Zellen nutzen energieaufwendige Transportmechanismen, um große Partikel oder große Mengen kleiner Partikel in die Zelle hinein oder aus der Zelle heraus zu transportieren. Zellen hüllen die Partikel in kugelförmige Membranen ein, die Vesikel oder Vakuolen genannt werden. Vesikel, die Material in die Zelle transportieren, werden aus der Zellmembran aufgebaut. Diese Vesikel kapseln externe Moleküle ein und transportieren sie in die Zelle in einem Prozess, der Endozytose genannt wird.

Die Pinozytose ist eine der drei Hauptarten der Endozytose. Bei der Pinozytose nimmt die Zelle über winzige Vesikel wiederholt Flüssigkeit aus der Umgebung auf. Die Pinozytose wird von vielen Zelltypen genutzt. Im Dünndarm nutzen borstige Ausstülpungen, Mikrovilli genannt, die Pinozytose zur Aufnahme von Nährstoffen aus der Nahrung. Eizellen nutzen die Pinozytose, um vor der Befruchtung Nährstoffe zu beziehen.
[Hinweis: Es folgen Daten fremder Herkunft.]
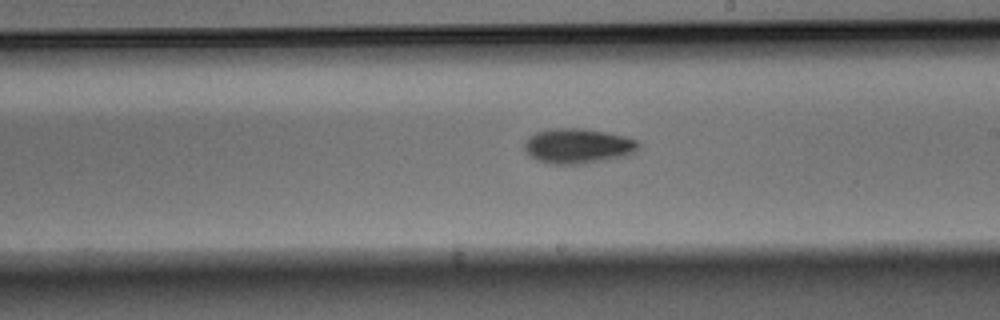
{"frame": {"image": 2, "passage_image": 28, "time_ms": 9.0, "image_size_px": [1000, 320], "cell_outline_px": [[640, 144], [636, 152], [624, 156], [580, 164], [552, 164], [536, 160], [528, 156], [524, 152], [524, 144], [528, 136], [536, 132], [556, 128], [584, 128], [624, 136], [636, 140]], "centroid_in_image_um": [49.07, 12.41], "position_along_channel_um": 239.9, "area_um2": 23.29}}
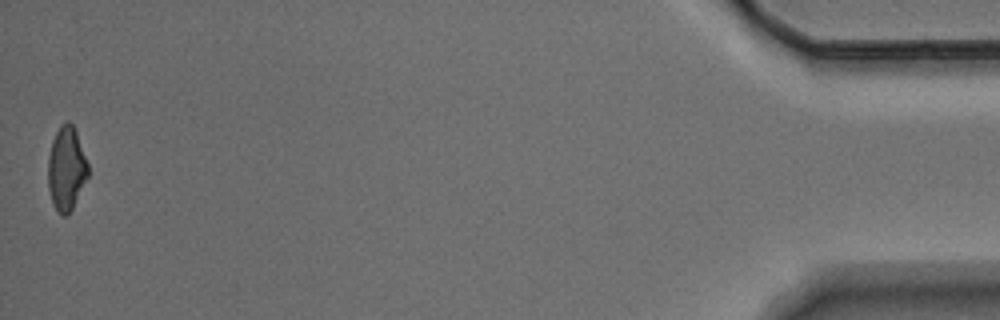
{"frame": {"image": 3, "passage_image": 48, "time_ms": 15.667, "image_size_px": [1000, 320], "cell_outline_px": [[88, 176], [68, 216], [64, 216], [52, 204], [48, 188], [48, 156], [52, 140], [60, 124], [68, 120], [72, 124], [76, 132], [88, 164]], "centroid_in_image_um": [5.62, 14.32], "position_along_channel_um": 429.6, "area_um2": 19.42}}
Bei der Pinozytose und anderen Formen der Endozytose bilden sich Vesikel, wenn sich Teile der Zellmembran nach innen einstülpen. Dadurch entstehen tränenförmige Taschen, die das Material umgeben welches in die Zelle transportiert wird. Bei der Pinozytose besteht das eingeführte Material aus Flüssigkeit und anderen Molekülen. Wenn sich die Membran verbindet, klemmen sich die Vesikel ab und trennen sich von der Membran. Dabei gelangen die Vesikel in die Zelle und transportieren die eingeschlossenen Stoffe in das Zellinnere.

Spezifische Merkmale unterscheiden die Pinozytose von den anderen Formen der Endozytose, der Phagozytose und der rezeptorvermittelten Endozytose. Während bei der Phagozytose große Partikel transportiert werden, transportiert die Pinozytose Flüssigkeiten zusammen mit kleineren Partikeln. Die bei der Pinozytose erzeugten Vesikel sind im Vergleich zur Phagozytose wesentlich kleiner. Außerdem ist die Pinozytose im Gegensatz zur rezeptorvermittelten Endozytose nicht spezifisch, obwohl sie durch bestimme Moleküle induziert wird. Man kann sich die Pinozytose also als einen chancengleichen Import vorstellen, bei dem die umgebende extrazelluläre Flüssigkeit zusammen mit den darin enthaltenen Partikeln aufgenommen wird.